Push Through The Pain
- haleybramsen
- Sep 4, 2022
- 3 min read

Yesterday was a good but extremely emotional day. TMI but this is the worst period I’ve had in a long time. Still pushed through and got out of the house. Got to watch Eddie enjoy nature and experience something I experienced as a kiddo. We went to bear world and he loved "bear hunting". These are memories I'll cherish forever.
I was supposed to have a friend visit from Utah and once again they bailed and honestly it’s not really phasing me anymore, at this point I’m just done putting effort out. There are so many relationships I'm done with, they no longer serve me and I'm over being the girl who is important when we need her.
Having this happen brought a lot of awareness; seems to be something rearing its head right now. Last week my therapist gave me an assignment. Before I react freeze and look at the space between the lines. See why I’m reacting this way and if it’s the way I want to react. Be aware of why I’m feeling the way I am.
For the most part I’ve been doing well with it. I could have reacted in so many ways with situations this week that I haven’t. Than Eddie hit me which he hasn’t done in a while. He was already pushing me and pushing me so I snapped. It wasn’t till after I snapped that I realized my “space” was crushed and the moment had passed. I took a deep breathe and he cried it out. We both apologized and had a talk about why we both felt the way we did and finished the night on a good note. Therapy’s is going wonders for us both and I can see a bright future for us.

◆ **PROVIDED RECORDS**

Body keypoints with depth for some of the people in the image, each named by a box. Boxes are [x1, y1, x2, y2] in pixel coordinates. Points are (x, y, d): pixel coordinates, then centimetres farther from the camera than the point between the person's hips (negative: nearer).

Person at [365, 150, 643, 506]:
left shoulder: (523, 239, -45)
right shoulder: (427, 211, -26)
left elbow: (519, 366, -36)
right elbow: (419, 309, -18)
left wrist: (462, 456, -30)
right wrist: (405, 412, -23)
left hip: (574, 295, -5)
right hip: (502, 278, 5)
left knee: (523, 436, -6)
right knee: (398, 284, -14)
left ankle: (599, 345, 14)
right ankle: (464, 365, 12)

---

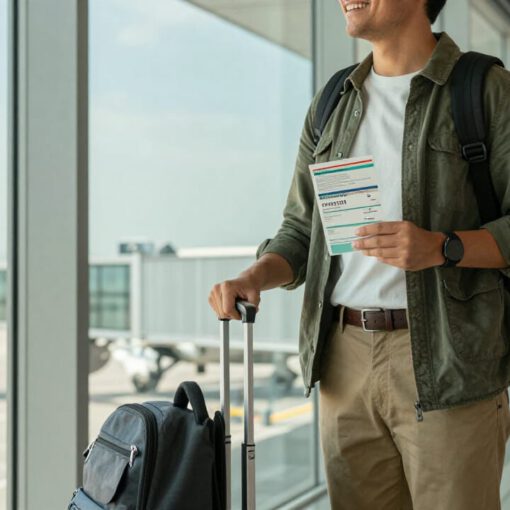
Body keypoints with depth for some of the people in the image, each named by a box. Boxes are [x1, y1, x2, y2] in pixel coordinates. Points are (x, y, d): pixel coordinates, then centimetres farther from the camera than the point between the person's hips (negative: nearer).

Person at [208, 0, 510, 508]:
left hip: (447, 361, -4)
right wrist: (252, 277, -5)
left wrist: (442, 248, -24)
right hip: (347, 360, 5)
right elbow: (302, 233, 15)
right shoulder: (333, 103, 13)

...

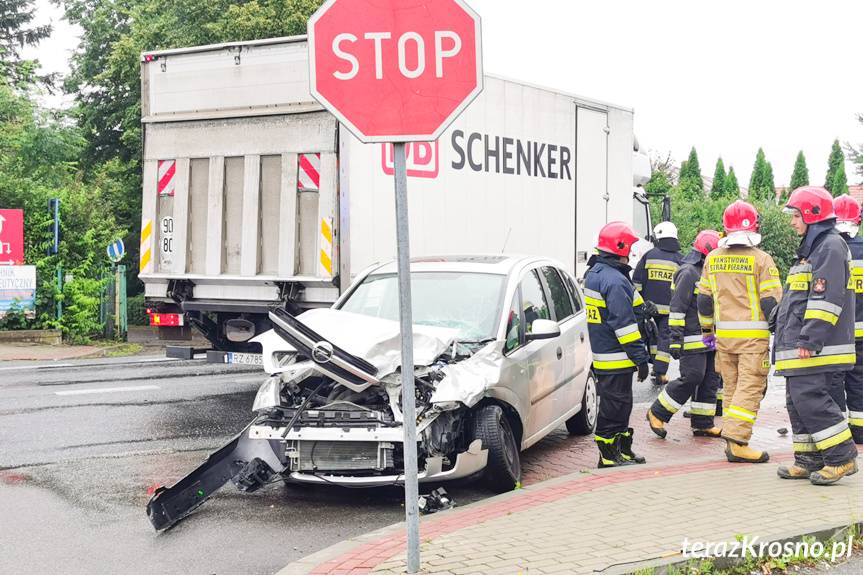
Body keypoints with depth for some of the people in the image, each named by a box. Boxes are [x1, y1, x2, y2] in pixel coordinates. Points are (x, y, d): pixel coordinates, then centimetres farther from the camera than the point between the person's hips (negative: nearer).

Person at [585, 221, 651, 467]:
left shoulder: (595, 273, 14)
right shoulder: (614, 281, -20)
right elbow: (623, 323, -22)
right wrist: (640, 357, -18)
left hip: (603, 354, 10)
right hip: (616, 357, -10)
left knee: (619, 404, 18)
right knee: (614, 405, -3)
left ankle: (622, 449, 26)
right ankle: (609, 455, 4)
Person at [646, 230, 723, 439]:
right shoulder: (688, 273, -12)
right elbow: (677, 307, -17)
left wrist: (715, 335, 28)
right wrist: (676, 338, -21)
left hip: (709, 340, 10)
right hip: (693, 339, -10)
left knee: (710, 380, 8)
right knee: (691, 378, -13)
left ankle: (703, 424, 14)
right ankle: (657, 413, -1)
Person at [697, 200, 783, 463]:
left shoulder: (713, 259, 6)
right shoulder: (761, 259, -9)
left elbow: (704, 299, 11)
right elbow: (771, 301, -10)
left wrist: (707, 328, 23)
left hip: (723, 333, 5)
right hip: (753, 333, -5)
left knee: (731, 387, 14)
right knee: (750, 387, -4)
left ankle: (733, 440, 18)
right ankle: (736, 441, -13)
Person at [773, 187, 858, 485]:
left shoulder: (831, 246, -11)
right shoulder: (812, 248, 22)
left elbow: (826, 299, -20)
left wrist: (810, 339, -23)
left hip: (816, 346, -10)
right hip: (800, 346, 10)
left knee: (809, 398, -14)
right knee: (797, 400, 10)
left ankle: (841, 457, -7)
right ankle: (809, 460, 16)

◆ **STUDY QUESTIONS**
(a) List each detail that appears in the short lines directly beneath the title of the blog post.
(b) Write out the section of the blog post from "I was supposed" to "the way I am.", keeping every word unchanged.
The listing plays no part in what follows and can be set aside.

◆ **ANSWERS TO THE EXERCISES**
(a)
- haleybramsen
- Sep 4, 2022
- 3 min read

(b)
I was supposed to have a friend visit from Utah and once again they bailed and honestly it’s not really phasing me anymore, at this point I’m just done putting effort out. There are so many relationships I'm done with, they no longer serve me and I'm over being the girl who is important when we need her.
Having this happen brought a lot of awareness; seems to be something rearing its head right now. Last week my therapist gave me an assignment. Before I react freeze and look at the space between the lines. See why I’m reacting this way and if it’s the way I want to react. Be aware of why I’m feeling the way I am.